Analysis and PDEs

The Analysis cluster at Tufts includes a range of specialties that cross over between pure and applied math, with common interests in harmonic analysis, PDEs, and integral geometry.

Harmonic analysis is an abstract generalization of Fourier theory that includes the study of Laplacians and their spectra on manifolds and in many other geometric settings. Partial differential equations (PDEs) are omnipresent in applications of mathematics to physics, from the time of Fourier and Maxwell onwards. Integral geometry is the study of integral transforms that integrate functions over curves or surfaces in Euclidean space or manifolds.

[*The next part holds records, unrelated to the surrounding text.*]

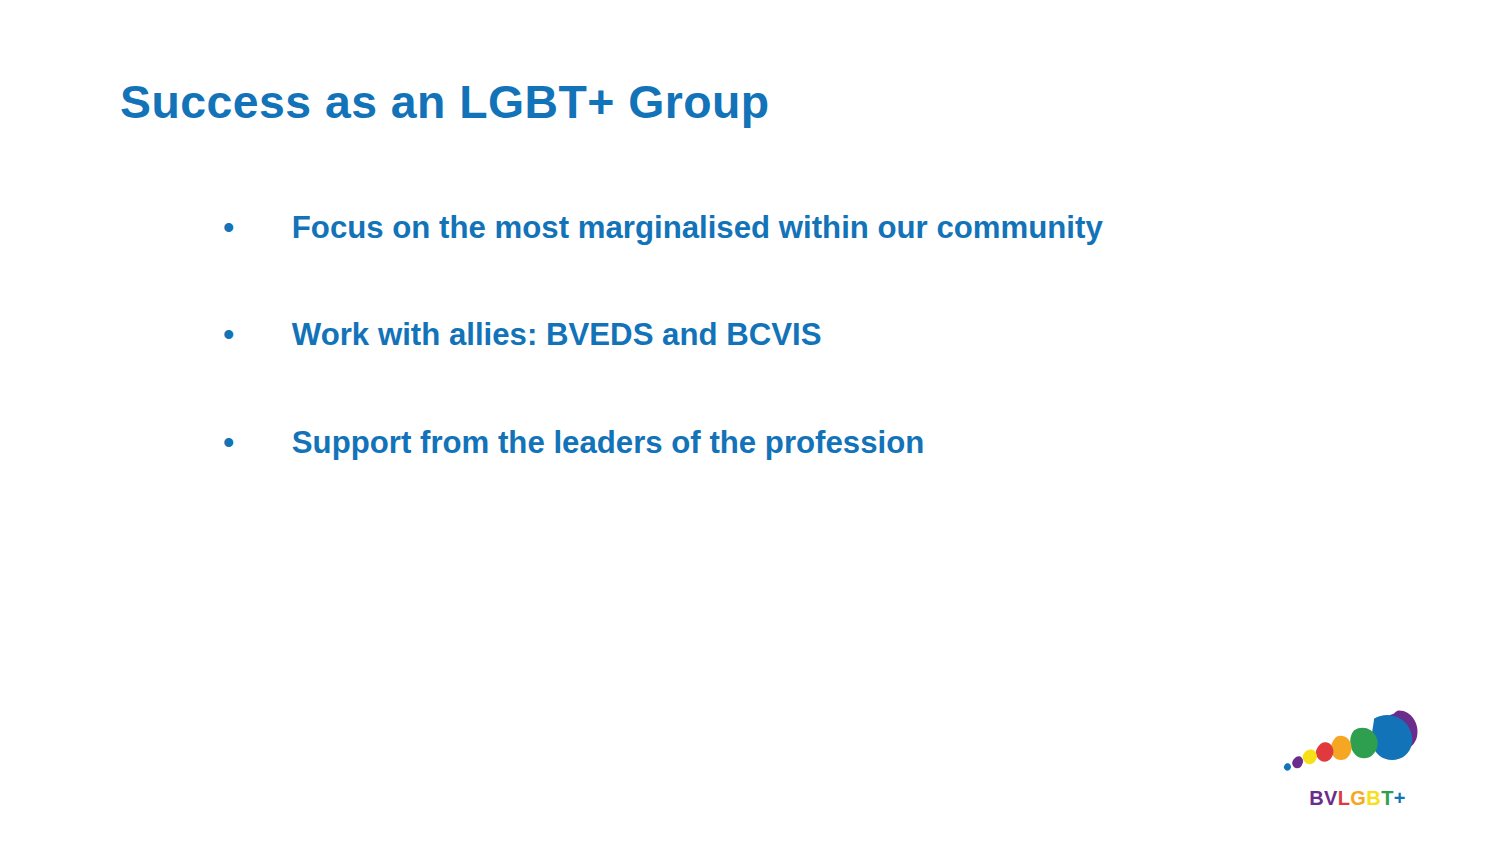Success as an LGBT+ Group
Focus on the most marginalised within our community
Work with allies: BVEDS and BCVIS
Support from the leaders of the profession
BV LGBT+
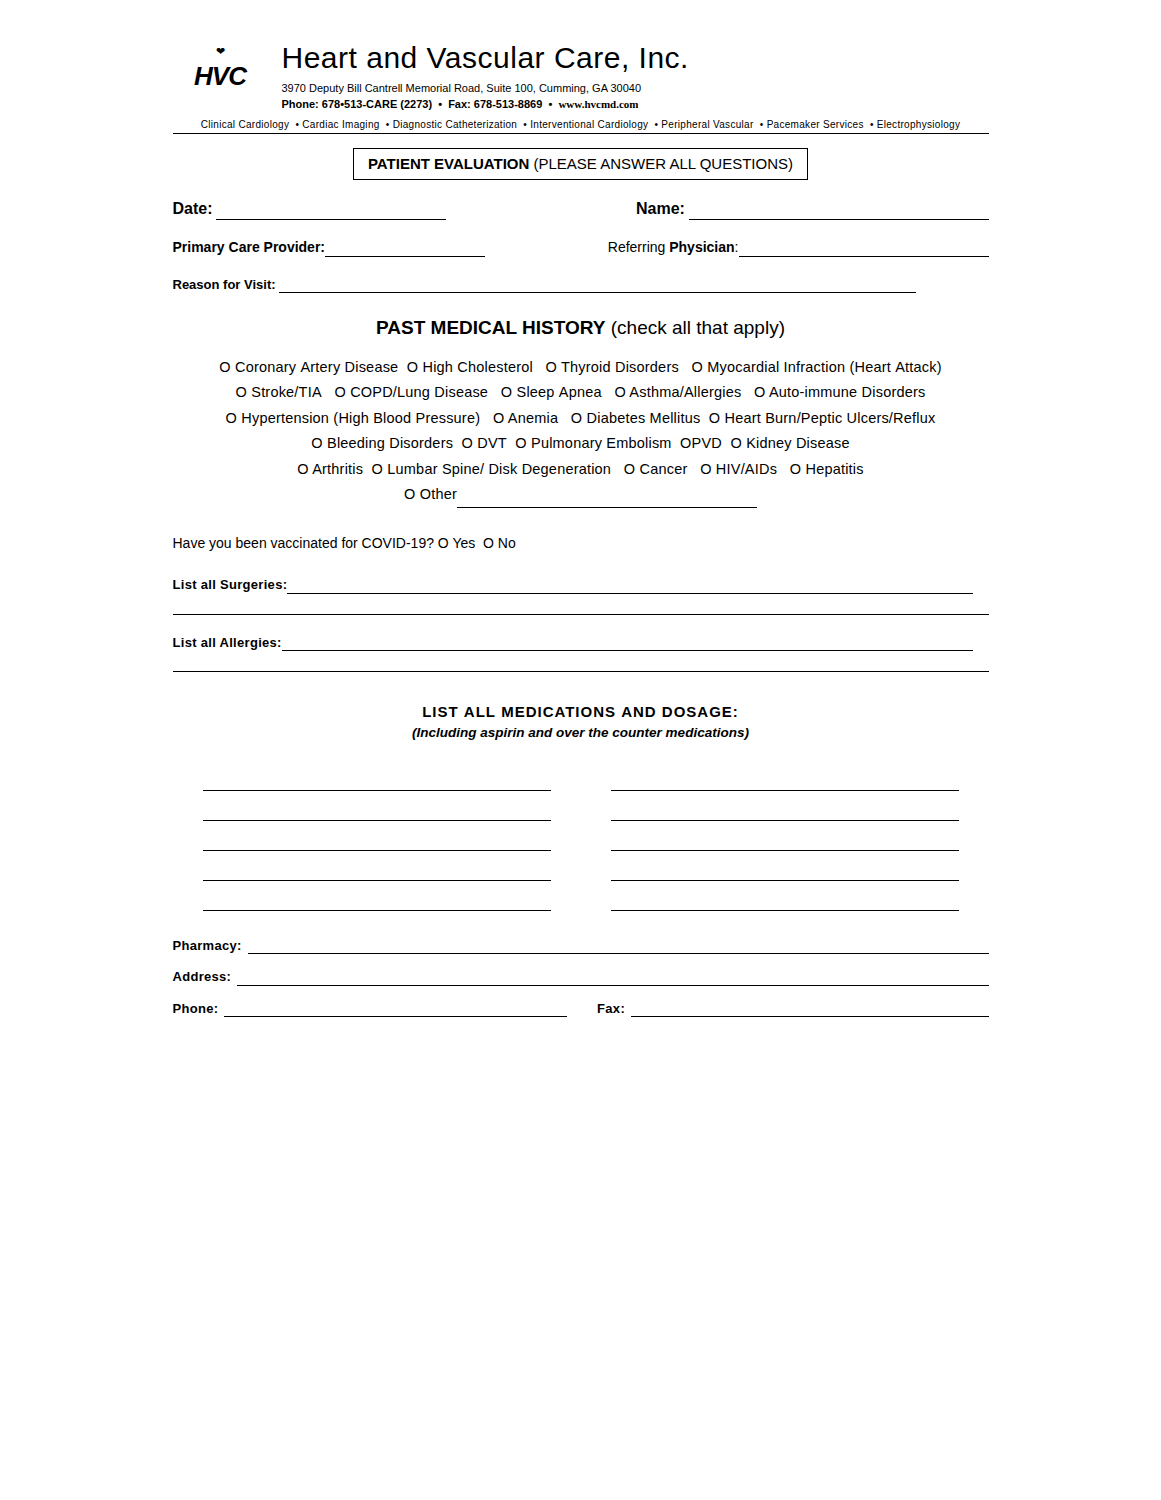❤HVC
Heart and Vascular Care, Inc.
3970 Deputy Bill Cantrell Memorial Road, Suite 100, Cumming, GA 30040
Phone: 678•513-CARE (2273) • Fax: 678-513-8869 • www.hvcmd.com
Clinical Cardiology • Cardiac Imaging • Diagnostic Catheterization • Interventional Cardiology • Peripheral Vascular • Pacemaker Services • Electrophysiology
PATIENT EVALUATION (PLEASE ANSWER ALL QUESTIONS)
Date:
Name:
Primary Care Provider:
Referring Physician:
Reason for Visit:
PAST MEDICAL HISTORY (check all that apply)
O Coronary Artery Disease O High Cholesterol O Thyroid Disorders O Myocardial Infraction (Heart Attack)
O Stroke/TIA O COPD/Lung Disease O Sleep Apnea O Asthma/Allergies O Auto-immune Disorders
O Hypertension (High Blood Pressure) O Anemia O Diabetes Mellitus O Heart Burn/Peptic Ulcers/Reflux
O Bleeding Disorders O DVT O Pulmonary Embolism OPVD O Kidney Disease
O Arthritis O Lumbar Spine/ Disk Degeneration O Cancer O HIV/AIDs O Hepatitis
O Other
Have you been vaccinated for COVID-19? O Yes O No
List all Surgeries:
List all Allergies:
LIST ALL MEDICATIONS AND DOSAGE:
(Including aspirin and over the counter medications)
Pharmacy:
Address:
Phone: Fax:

Fulton Gonzalez works in harmonic analysis on homogeneous spaces and in integral geometry, using tools from representation theory, functional analysis, differential geometry, and algebraic geometry. Todd Quinto's pure research involves the use of microlocal analysis in integral geometry, with applications to harmonic analysis and PDEs. Bruce Boghosian studies periodic solutions to PDEs that exhibit spatiotemporal chaos, such as the Kuramoto-Sivashinsky equations that govern the dynamics of flame fronts. James Adler's research uses tools from numerical analysis (including finite elements) for studying the solution of PDEs. Xiaozhe Hu's research studies the qualitative properties of PDEs such as stability and well-posedness for developing efficient and robust numerical methods. James Murphy uses methods from harmonic analysis, spectral graph theory, and high-dimensional statistics for theoretical machine learning.

Faculty

faculty photo

Eric Quinto

Tomography is an inverse problem, and the goal of tomography is to map the interior structure of objects using indirect data such as from X-rays. Integral geometry is the mathematics of averaging over curves and surfaces, and it is the pure math behind many problems in tomography. Integral geometry combines geometric intuition, harmonic analysis, and microlocal analysis (the analysis of singularities and what Fourier integral operators do to them). I have proven support theorems and properties of transforms integrating over hyperplanes, circles and spheres in Euclidean space and manifolds. Because of the mentorship of Tufts physics professor and tomography pioneer, Allan Cormack (Tufts' only Nobel Laureate) I developed X-ray tomography algorithms for the nondestructive evaluation of large objects such as rocket bodies, and this motivated my research in limited data tomography In limited data tomography problems, some tomographic data are missing. I developed a paradigm to describe which features of the object will be visible from limited tomographic data and which will be invisible (or difficult to reconstruct). I proved the paradigm using microlocal analysis. Often artifacts are added to tomographic reconstructions from limited data, and colleagues and I recently used microlocal analysis to prove the cause of these added artifacts and to predict where they will occur. Collaborators and I have developed local algorithms for electron microscopy, emission tomography, Radar, Sonar, and ultrasound. In each case we use microlocal analysis to determine the strengths and weaknesses of the problem and to refine and improve the algorithms.